- _AIM OF THE EXERCISE_:
Exclude images, then output the remaining data verbatim.

(Photographed scenes with lens parameters)
== Segment start ==

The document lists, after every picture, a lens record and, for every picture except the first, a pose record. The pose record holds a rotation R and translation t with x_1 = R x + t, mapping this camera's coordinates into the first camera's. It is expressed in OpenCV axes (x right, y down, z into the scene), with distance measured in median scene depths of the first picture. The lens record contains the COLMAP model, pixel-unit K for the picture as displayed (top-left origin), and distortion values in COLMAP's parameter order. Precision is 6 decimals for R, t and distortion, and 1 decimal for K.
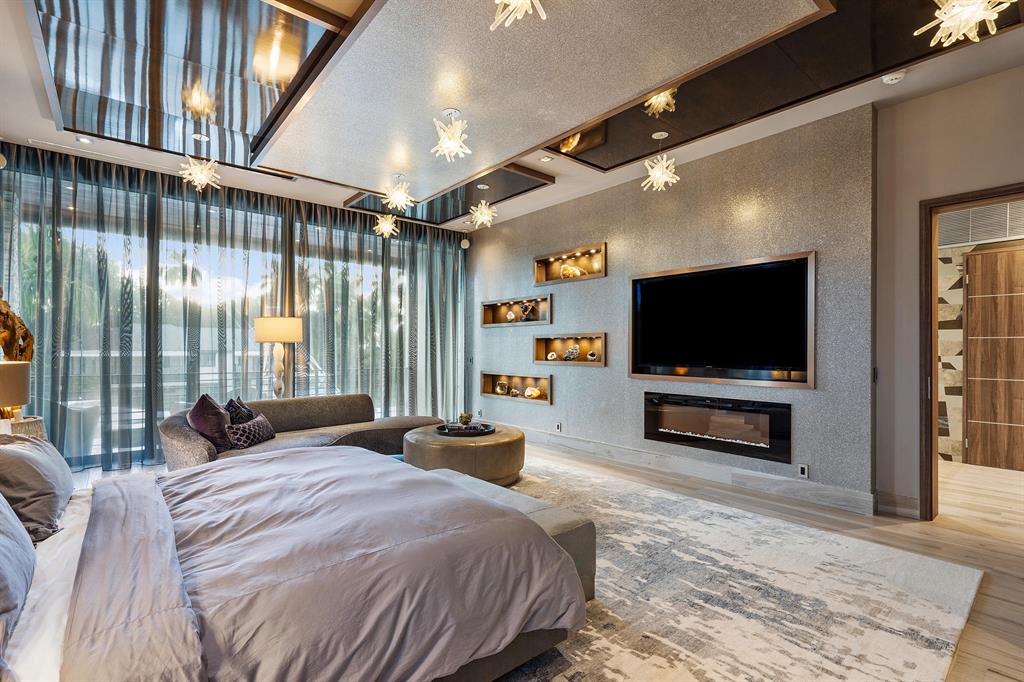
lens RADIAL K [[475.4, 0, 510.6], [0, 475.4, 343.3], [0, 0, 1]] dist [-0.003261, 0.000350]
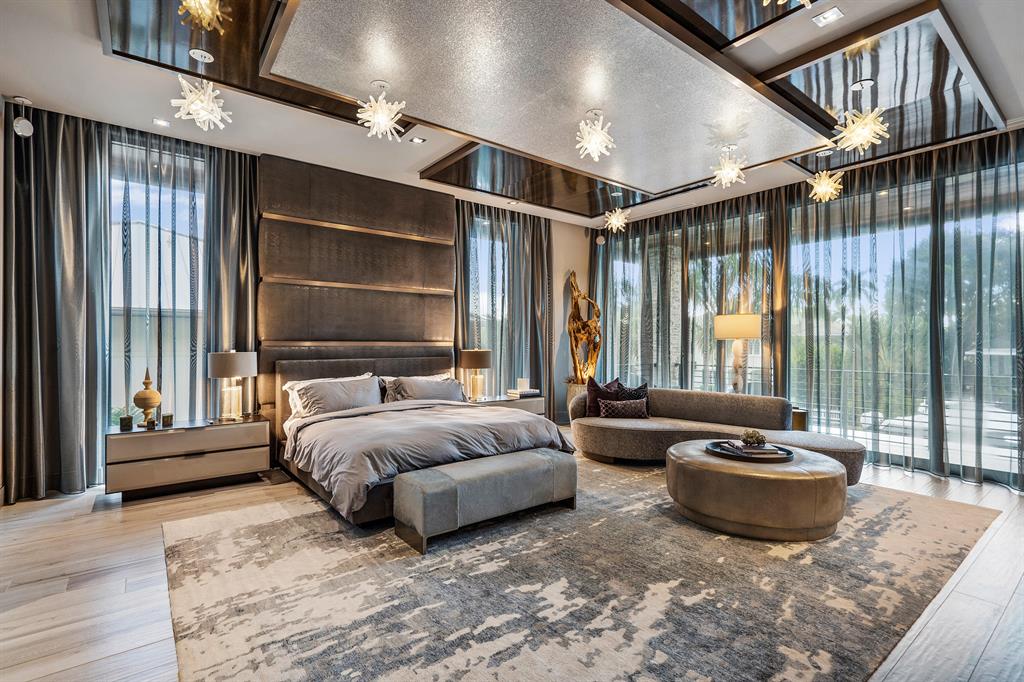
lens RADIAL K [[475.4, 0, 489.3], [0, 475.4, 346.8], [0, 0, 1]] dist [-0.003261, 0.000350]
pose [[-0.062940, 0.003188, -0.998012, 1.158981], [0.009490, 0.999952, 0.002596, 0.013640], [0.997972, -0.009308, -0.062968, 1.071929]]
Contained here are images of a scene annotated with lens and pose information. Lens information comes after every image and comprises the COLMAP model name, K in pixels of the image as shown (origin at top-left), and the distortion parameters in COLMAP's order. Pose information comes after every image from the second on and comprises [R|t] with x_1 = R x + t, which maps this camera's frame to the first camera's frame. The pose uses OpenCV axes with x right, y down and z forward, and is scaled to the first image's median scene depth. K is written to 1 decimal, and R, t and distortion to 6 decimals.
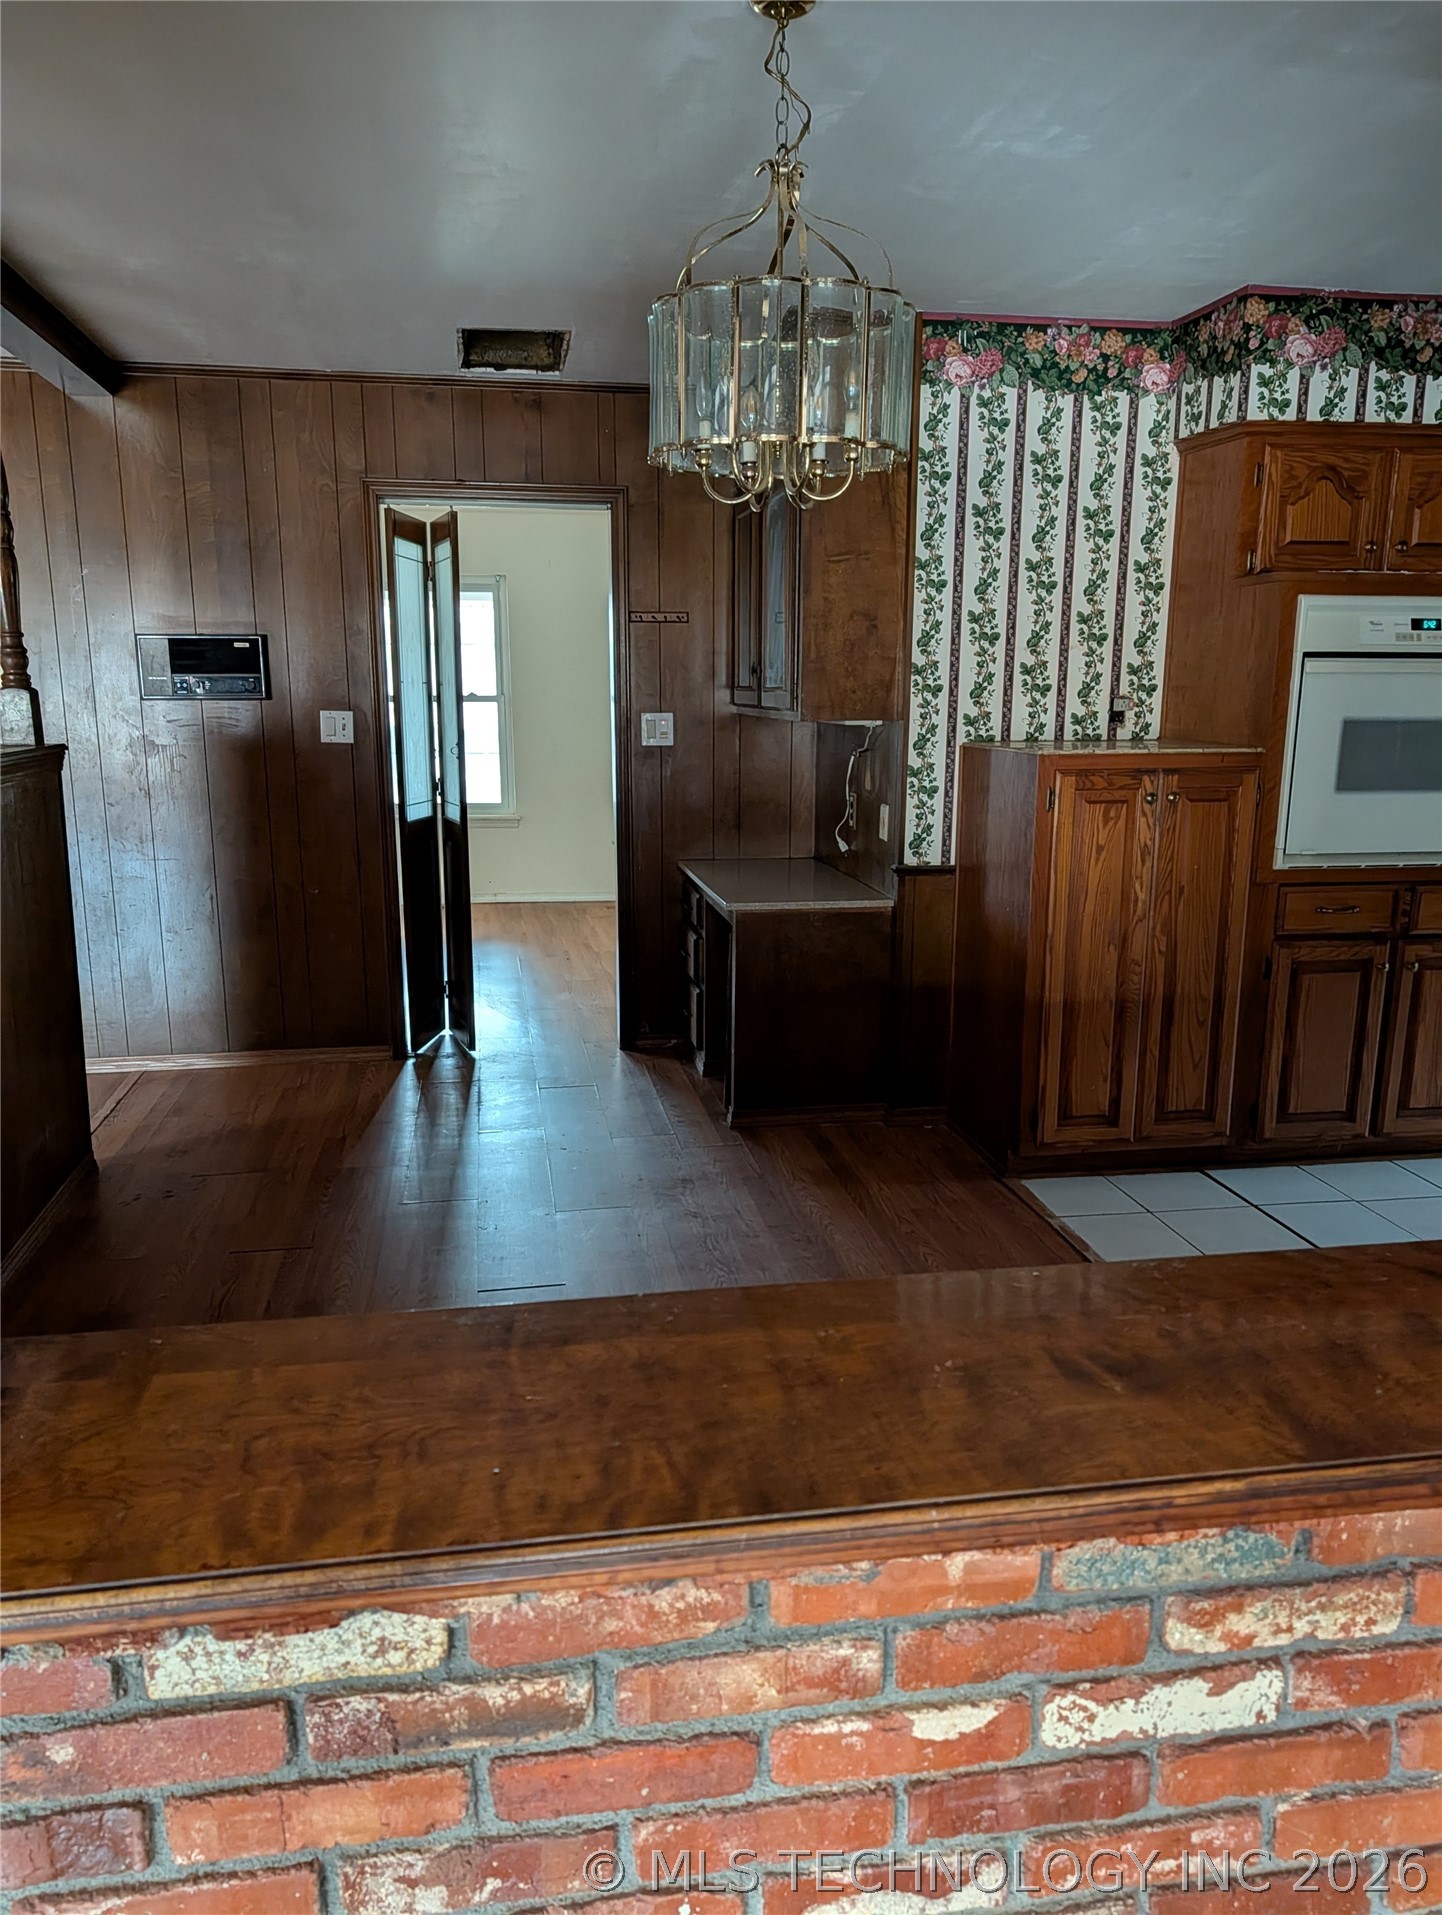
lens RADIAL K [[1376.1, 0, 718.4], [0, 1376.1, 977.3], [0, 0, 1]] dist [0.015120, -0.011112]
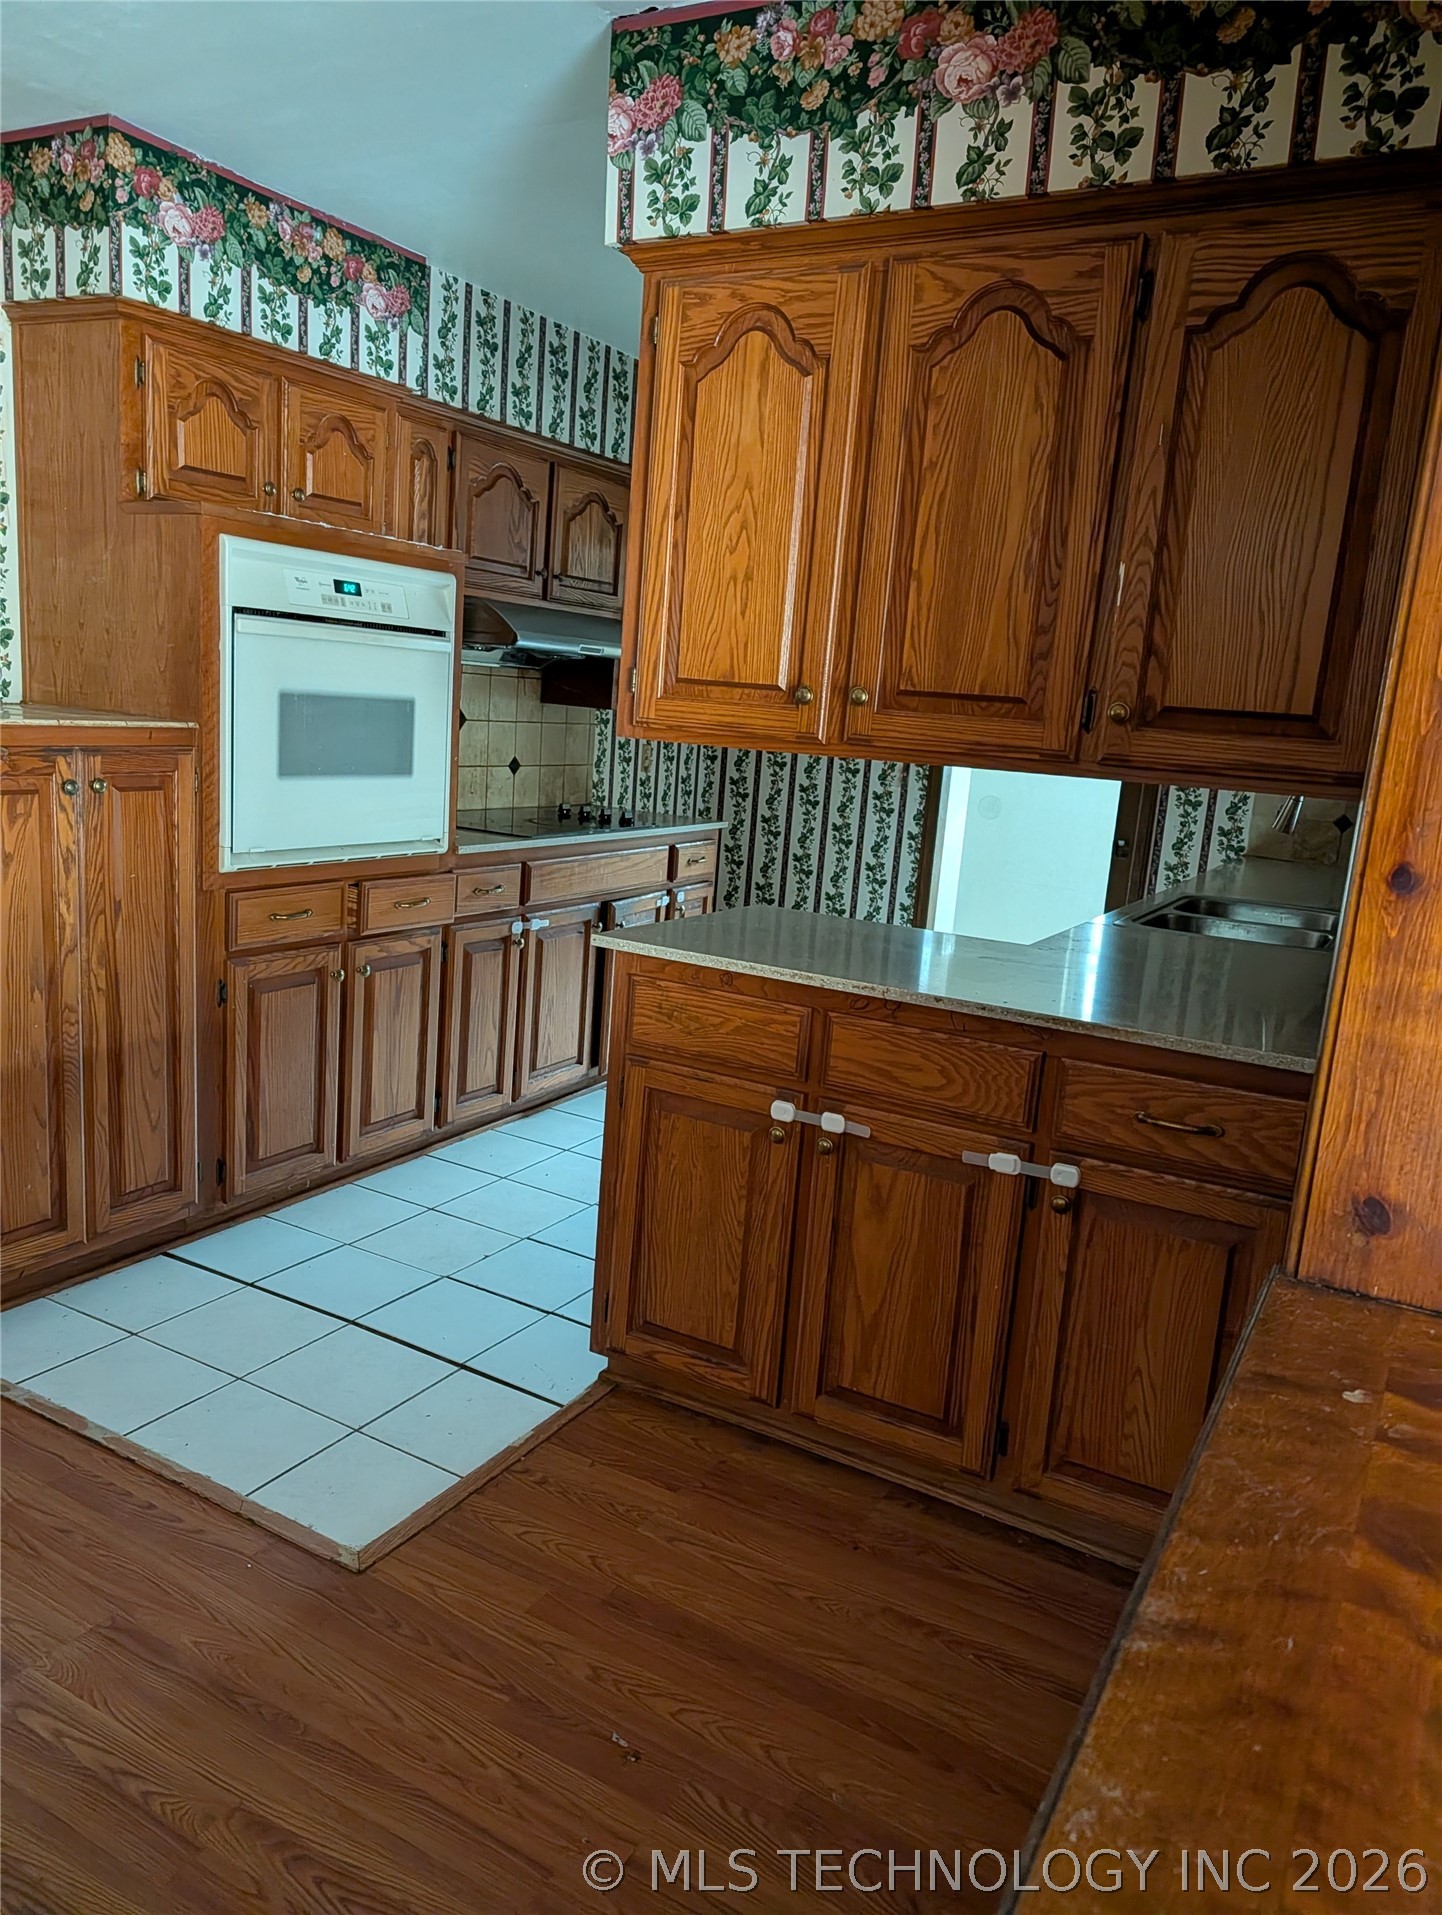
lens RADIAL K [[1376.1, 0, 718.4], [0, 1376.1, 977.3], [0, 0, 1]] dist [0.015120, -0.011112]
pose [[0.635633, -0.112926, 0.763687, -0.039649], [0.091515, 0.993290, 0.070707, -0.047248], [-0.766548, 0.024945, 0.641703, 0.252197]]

== Segment end ==

- _FINAL ANSWER_:
The document lists, after every picture, a lens record and, for every picture except the first, a pose record. The pose record holds a rotation R and translation t with x_1 = R x + t, mapping this camera's coordinates into the first camera's. It is expressed in OpenCV axes (x right, y down, z into the scene), with distance measured in median scene depths of the first picture. The lens record contains the COLMAP model, pixel-unit K for the picture as displayed (top-left origin), and distortion values in COLMAP's parameter order. Precision is 6 decimals for R, t and distortion, and 1 decimal for K.
lens RADIAL K [[475.4, 0, 510.6], [0, 475.4, 343.3], [0, 0, 1]] dist [-0.003261, 0.000350]
lens RADIAL K [[475.4, 0, 489.3], [0, 475.4, 346.8], [0, 0, 1]] dist [-0.003261, 0.000350]
pose [[-0.062940, 0.003188, -0.998012, 1.158981], [0.009490, 0.999952, 0.002596, 0.013640], [0.997972, -0.009308, -0.062968, 1.071929]]
Contained here are images of a scene annotated with lens and pose information. Lens information comes after every image and comprises the COLMAP model name, K in pixels of the image as shown (origin at top-left), and the distortion parameters in COLMAP's order. Pose information comes after every image from the second on and comprises [R|t] with x_1 = R x + t, which maps this camera's frame to the first camera's frame. The pose uses OpenCV axes with x right, y down and z forward, and is scaled to the first image's median scene depth. K is written to 1 decimal, and R, t and distortion to 6 decimals.
lens RADIAL K [[1376.1, 0, 718.4], [0, 1376.1, 977.3], [0, 0, 1]] dist [0.015120, -0.011112]
lens RADIAL K [[1376.1, 0, 718.4], [0, 1376.1, 977.3], [0, 0, 1]] dist [0.015120, -0.011112]
pose [[0.635633, -0.112926, 0.763687, -0.039649], [0.091515, 0.993290, 0.070707, -0.047248], [-0.766548, 0.024945, 0.641703, 0.252197]]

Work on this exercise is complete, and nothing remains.